Excerpt to read:
Sheriff John Whetsel
Still, working in the garden in 102-degree heat suits him better than sitting in an air-conditioned jail cell with 15 other inmates, he said.
Lee is one of the inmates at the Oklahoma County jail helping transform nearly 3 weed-infested acres into a garden that will supply the jail with fresh produce.
Work on the garden began in May on county-owned property adjacent to a sheriff's office substation in Midwest City.
Sheriff John Whetsel said the garden is intended to be a money-saver for the jail's food budget, while providing work for inmates who want to earn time off their sentences for good behavior.
The inmates are nonviolent, low-risk offenders who are part of Whetsel's Inmate Worker Program. So far, there's been no shortage of volunteers for the garden, he said.
“Most of them have never gardened before, but they're learning a skill that hopefully they take with them when they're gone,” Whetsel said.
Lee said he grew up a country boy in rural Cleveland County, but he had never gardened.
“I've learned this much: It takes more than a shovel, a hoe and rake,” he said with a smile. “It's hard, hard work, but I sleep good at night.”
Whetsel said the plan is to grow corn, watermelon, tomatoes, okra, onions, carrots and anything else the soil will support. He said he's relying on employees and inmates who know about gardening and gets advice from the Oklahoma County Extension Service.
He said the seed money for the garden is less than $200, and it eventually will save him thousands.
Inmate agriculture programs, including beef and dairy production, have been ongoing for decades in the state prison system. Crops grown by state Corrections Department inmates were so plentiful they once stopped growing fruits and vegetables because too much spoilage was occurring.

Complete the following:
[1] Name every crop that Whetsel says is planned for the garden in the article about the jail garden.
[2] Copy the passage of the jail garden article between "Sheriff John Whetsel said" and "had never gardened.", inclusive.

Entries shown:

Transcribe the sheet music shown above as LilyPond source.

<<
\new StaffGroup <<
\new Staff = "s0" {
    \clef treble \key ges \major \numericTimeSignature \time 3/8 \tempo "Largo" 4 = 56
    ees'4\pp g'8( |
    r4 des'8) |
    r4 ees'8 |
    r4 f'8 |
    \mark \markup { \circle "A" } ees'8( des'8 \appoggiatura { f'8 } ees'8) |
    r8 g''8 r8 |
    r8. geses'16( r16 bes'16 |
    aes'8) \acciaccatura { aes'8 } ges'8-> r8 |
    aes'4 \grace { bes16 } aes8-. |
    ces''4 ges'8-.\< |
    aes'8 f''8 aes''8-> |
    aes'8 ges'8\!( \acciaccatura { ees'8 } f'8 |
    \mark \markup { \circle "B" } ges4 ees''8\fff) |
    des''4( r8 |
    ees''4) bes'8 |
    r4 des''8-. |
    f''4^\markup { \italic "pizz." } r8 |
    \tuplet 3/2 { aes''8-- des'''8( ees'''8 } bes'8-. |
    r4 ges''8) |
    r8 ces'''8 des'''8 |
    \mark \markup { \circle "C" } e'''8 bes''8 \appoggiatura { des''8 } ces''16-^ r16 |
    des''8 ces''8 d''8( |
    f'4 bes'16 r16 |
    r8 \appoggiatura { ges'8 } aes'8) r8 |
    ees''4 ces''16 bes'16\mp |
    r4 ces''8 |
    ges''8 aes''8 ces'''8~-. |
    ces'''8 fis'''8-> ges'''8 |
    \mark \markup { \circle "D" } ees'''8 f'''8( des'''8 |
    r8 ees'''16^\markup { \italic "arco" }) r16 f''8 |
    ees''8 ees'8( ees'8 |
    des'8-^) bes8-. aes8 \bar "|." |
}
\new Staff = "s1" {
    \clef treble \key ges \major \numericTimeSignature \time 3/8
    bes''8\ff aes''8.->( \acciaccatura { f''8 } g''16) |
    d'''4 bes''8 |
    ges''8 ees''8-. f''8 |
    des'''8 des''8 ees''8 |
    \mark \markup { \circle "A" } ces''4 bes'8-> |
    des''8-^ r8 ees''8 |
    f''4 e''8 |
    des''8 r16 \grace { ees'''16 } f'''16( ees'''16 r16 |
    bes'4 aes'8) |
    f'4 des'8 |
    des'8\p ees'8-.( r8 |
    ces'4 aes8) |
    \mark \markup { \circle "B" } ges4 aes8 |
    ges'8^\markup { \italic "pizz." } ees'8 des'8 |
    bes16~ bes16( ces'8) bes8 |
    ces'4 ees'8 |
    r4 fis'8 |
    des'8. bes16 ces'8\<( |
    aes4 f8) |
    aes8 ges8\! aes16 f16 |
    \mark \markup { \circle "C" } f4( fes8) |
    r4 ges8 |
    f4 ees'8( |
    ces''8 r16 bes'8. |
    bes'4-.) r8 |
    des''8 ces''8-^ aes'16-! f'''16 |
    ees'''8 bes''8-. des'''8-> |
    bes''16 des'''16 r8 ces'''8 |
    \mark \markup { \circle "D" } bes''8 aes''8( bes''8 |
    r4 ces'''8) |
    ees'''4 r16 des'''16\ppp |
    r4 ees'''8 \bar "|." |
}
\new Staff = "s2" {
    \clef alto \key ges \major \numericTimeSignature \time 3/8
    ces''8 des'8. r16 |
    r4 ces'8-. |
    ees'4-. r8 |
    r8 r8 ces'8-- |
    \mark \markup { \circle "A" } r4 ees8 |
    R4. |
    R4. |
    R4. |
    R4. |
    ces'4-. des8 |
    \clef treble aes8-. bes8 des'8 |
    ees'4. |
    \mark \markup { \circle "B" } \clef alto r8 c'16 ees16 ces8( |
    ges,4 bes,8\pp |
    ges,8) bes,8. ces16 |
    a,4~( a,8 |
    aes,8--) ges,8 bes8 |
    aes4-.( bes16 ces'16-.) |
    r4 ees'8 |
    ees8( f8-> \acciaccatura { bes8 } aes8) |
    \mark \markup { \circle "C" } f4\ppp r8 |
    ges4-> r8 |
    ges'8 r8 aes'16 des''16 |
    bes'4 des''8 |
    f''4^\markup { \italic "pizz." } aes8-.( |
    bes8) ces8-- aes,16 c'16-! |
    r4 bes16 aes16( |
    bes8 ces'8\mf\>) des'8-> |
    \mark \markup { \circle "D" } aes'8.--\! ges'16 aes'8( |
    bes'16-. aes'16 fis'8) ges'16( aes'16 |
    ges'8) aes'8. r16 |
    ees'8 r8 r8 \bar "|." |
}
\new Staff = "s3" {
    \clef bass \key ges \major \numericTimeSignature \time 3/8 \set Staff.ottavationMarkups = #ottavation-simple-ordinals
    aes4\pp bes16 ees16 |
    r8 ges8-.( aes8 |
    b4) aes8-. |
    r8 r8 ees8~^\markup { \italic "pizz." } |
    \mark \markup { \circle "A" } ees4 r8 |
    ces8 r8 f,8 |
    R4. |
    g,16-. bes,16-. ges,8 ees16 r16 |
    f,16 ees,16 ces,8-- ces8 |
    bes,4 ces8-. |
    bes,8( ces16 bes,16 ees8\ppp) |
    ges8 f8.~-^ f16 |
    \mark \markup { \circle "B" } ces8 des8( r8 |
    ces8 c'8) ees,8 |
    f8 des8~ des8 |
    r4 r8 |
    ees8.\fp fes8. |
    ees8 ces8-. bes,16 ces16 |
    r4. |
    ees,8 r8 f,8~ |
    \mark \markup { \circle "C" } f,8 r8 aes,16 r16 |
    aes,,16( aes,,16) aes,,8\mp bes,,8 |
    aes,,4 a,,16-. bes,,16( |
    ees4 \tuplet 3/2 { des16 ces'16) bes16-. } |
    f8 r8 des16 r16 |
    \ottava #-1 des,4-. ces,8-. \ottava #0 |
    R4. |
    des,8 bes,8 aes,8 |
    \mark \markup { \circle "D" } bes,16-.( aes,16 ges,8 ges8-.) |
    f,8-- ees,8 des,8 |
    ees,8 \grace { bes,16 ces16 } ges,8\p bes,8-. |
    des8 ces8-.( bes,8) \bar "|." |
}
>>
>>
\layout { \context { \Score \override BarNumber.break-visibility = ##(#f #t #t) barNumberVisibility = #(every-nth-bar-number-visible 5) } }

Answers below:
[1] corn, watermelon, tomatoes, okra, onions, carrots

[2]
Sheriff John Whetsel said the garden is intended to be a money-saver for the jail's food budget, while providing work for inmates who want to earn time off their sentences for good behavior.
The inmates are nonviolent, low-risk offenders who are part of Whetsel's Inmate Worker Program. So far, there's been no shortage of volunteers for the garden, he said.
“Most of them have never gardened before, but they're learning a skill that hopefully they take with them when they're gone,” Whetsel said.
Lee said he grew up a country boy in rural Cleveland County, but he had never gardened.